*** Source information ***

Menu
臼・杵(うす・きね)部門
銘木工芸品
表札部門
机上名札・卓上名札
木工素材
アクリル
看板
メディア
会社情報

*** End of Source information ***

> _Directive_:
Render every line in the rows above as a Markdown table with two columns, No. for the line's sequence number and Text for the line itself, omitting any blank lines.

> _Exercise response_:
| No. | Text |
|---|---|
| 1 | Menu |
| 2 | 臼・杵(うす・きね)部門 |
| 3 | 銘木工芸品 |
| 4 | 表札部門 |
| 5 | 机上名札・卓上名札 |
| 6 | 木工素材 |
| 7 | アクリル |
| 8 | 看板 |
| 9 | メディア |
| 10 | 会社情報 |